1 Reply Latest reply on Dec 1, 2009 2:15 AM by genaganna

    Question about Mersenne Twister sample

    drstrip

      The brook code (mersenne_twister.br) contains the following set of lines, repeated for each output stream A1 ... A8 -

          A1.x = a.x ^ e.x ^ ((b.x >> thirteen) & mask11) ^ f.x ^ (r2.x << fifteen);
          A1.y = a.y ^ e.y ^ ((b.y >> thirteen) & mask12) ^ f.y ^ (r2.y << fifteen);
          A1.z = a.z ^ e.z ^ ((b.z >> thirteen) & mask13) ^ f.z ^ (r2.z << fifteen);
          A1.w = a.w ^ e.w ^ ((b.w >> thirteen) & mask14) ^ f.w ^ (r2.w << fifteen);

      where mask11, mask12, mask13 are unsigned ints. Why can't this be written

      A1 = a ^e^((b >> thirteen) & mask) ^f^(r2<< fifteen);

      where thirteen is now uint4(13U, 13U, 13U, 13U),

      mask = uint4(mask11, mask12, mask13, mask14) and

      fifteen is now uint4(15U, 15U, 15U, 15U).

      Am I missing an efficiency issue, or even worse, are they not equivalent?

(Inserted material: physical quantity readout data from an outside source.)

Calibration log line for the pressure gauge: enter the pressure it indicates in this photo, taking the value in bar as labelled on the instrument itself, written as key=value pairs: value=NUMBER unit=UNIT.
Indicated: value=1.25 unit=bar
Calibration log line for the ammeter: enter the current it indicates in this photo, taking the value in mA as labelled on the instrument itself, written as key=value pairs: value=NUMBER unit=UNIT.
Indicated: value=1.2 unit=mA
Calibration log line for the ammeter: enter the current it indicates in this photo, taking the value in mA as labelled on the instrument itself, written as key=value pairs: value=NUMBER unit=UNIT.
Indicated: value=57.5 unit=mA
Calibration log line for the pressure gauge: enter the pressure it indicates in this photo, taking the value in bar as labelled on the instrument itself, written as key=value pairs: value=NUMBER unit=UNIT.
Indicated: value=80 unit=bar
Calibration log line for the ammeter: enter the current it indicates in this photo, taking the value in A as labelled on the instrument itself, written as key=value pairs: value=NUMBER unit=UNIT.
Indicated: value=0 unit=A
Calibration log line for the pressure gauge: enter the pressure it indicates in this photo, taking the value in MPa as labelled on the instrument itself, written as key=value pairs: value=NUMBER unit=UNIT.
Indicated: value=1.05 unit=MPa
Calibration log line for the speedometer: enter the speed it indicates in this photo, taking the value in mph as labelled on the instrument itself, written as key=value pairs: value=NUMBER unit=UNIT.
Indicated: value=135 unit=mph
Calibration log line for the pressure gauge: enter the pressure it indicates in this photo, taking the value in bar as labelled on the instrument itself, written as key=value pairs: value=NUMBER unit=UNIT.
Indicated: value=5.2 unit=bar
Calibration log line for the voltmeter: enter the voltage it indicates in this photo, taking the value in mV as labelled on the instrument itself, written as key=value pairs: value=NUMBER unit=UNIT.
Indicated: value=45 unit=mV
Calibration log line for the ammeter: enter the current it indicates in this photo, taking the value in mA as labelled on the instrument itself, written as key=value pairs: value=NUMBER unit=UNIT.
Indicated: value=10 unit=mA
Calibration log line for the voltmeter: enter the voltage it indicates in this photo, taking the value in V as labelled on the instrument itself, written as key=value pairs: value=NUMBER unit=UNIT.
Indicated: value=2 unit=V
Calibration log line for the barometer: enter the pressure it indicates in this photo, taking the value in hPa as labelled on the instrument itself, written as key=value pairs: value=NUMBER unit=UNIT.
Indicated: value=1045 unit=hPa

        • Question about Mersenne Twister sample
          genaganna

           

          Originally posted by: drstrip The brook code (mersenne_twister.br) contains the following set of lines, repeated for each output stream A1 ... A8 -

           

              A1.x = a.x ^ e.x ^ ((b.x >> thirteen) & mask11) ^ f.x ^ (r2.x << fifteen);     A1.y = a.y ^ e.y ^ ((b.y >> thirteen) & mask12) ^ f.y ^ (r2.y << fifteen);     A1.z = a.z ^ e.z ^ ((b.z >> thirteen) & mask13) ^ f.z ^ (r2.z << fifteen);     A1.w = a.w ^ e.w ^ ((b.w >> thirteen) & mask14) ^ f.w ^ (r2.w << fifteen);

           

          where mask11, mask12, mask13 are unsigned ints. Why can't this be written

           

          A1 = a ^e^((b >> thirteen) & mask) ^f^(r2<< fifteen);

           

          where thirteen is now uint4(13U, 13U, 13U, 13U),

           

          mask = uint4(mask11, mask12, mask13, mask14) and

           

          fifteen is now uint4(15U, 15U, 15U, 15U).

           

          Am I missing an efficiency issue, or even worse, are they not equivalent?

           

           

          Thank you for pointing this. This sample has been written before complete int vector type supported .  You are using efficiently. Let us know how much improvement you see after this change.